_WHAT IS REQUIRED_: Please copy out the records below word for word, beginning at the line that contains "name author: (L.) Pers." and stopping after the line that contains "genus: Arctopoa".
[START OF DATASET RECORDS]
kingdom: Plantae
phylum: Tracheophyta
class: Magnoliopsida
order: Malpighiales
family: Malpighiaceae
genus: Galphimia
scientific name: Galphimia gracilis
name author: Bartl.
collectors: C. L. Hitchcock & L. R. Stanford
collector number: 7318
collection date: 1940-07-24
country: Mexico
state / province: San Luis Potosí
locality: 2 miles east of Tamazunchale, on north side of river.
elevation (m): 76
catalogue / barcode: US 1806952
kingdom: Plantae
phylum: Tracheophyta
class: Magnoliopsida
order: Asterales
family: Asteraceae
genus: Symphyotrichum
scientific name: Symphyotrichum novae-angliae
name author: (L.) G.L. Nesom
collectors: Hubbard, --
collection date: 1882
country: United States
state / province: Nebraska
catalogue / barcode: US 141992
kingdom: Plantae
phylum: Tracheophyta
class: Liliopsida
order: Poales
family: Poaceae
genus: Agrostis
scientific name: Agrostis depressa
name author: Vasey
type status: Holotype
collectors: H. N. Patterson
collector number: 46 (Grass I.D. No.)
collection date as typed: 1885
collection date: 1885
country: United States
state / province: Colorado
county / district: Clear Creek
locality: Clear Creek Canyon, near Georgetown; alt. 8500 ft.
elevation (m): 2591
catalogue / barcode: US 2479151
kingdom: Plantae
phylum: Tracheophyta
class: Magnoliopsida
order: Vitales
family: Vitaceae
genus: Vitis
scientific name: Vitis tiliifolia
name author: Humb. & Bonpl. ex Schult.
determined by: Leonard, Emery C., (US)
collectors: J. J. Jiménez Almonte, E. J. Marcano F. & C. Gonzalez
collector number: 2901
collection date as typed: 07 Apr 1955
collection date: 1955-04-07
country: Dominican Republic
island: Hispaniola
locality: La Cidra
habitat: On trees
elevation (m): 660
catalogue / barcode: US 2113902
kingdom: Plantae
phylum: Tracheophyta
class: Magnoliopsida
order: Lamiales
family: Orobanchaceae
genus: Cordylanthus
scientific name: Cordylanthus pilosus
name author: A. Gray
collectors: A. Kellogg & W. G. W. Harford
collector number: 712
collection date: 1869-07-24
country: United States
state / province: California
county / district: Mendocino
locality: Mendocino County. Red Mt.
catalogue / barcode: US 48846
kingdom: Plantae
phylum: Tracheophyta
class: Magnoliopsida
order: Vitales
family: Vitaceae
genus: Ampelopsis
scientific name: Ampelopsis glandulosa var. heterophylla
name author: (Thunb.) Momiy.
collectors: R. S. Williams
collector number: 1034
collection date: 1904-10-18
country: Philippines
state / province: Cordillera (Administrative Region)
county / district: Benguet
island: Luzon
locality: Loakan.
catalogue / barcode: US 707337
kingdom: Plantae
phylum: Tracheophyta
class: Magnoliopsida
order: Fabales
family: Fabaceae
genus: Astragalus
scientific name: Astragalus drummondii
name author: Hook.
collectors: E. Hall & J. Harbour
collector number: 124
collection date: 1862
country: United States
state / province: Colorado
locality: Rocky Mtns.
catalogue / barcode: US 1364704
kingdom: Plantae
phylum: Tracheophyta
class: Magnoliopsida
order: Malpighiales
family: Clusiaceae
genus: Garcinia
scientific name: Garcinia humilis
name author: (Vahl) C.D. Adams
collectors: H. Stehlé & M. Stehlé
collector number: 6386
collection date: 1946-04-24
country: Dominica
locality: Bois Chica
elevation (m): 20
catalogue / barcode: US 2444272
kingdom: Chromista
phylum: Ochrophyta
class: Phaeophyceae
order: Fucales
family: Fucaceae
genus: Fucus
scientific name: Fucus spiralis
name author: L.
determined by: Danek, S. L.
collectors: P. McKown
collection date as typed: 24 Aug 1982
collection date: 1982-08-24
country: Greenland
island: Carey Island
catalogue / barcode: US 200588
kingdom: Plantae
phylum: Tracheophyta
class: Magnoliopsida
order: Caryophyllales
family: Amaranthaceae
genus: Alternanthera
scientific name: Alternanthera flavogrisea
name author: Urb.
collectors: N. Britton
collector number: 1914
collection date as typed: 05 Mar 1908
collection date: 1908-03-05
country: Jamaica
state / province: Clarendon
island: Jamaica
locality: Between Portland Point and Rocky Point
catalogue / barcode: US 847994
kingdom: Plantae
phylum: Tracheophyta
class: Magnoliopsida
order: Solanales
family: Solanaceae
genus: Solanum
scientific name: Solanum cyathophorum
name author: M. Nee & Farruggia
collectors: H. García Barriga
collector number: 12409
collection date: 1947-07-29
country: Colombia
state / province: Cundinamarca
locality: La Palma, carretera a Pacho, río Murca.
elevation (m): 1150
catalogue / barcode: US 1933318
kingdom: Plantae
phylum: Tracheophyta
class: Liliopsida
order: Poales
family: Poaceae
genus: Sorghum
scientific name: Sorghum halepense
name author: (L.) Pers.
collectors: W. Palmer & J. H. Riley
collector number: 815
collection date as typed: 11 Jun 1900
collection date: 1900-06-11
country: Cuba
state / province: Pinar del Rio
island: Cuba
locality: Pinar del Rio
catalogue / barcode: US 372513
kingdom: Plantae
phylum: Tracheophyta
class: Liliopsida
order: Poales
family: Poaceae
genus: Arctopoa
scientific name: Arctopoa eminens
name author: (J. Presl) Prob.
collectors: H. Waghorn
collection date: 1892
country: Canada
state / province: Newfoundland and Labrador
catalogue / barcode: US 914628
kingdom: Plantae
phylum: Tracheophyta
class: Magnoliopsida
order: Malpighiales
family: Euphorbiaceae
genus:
[END OF DATASET RECORDS]
_SOLUTION TO THIS EXERCISE_:
name author: (L.) Pers.
collectors: W. Palmer & J. H. Riley
collector number: 815
collection date as typed: 11 Jun 1900
collection date: 1900-06-11
country: Cuba
state / province: Pinar del Rio
island: Cuba
locality: Pinar del Rio
catalogue / barcode: US 372513
kingdom: Plantae
phylum: Tracheophyta
class: Liliopsida
order: Poales
family: Poaceae
genus: Arctopoa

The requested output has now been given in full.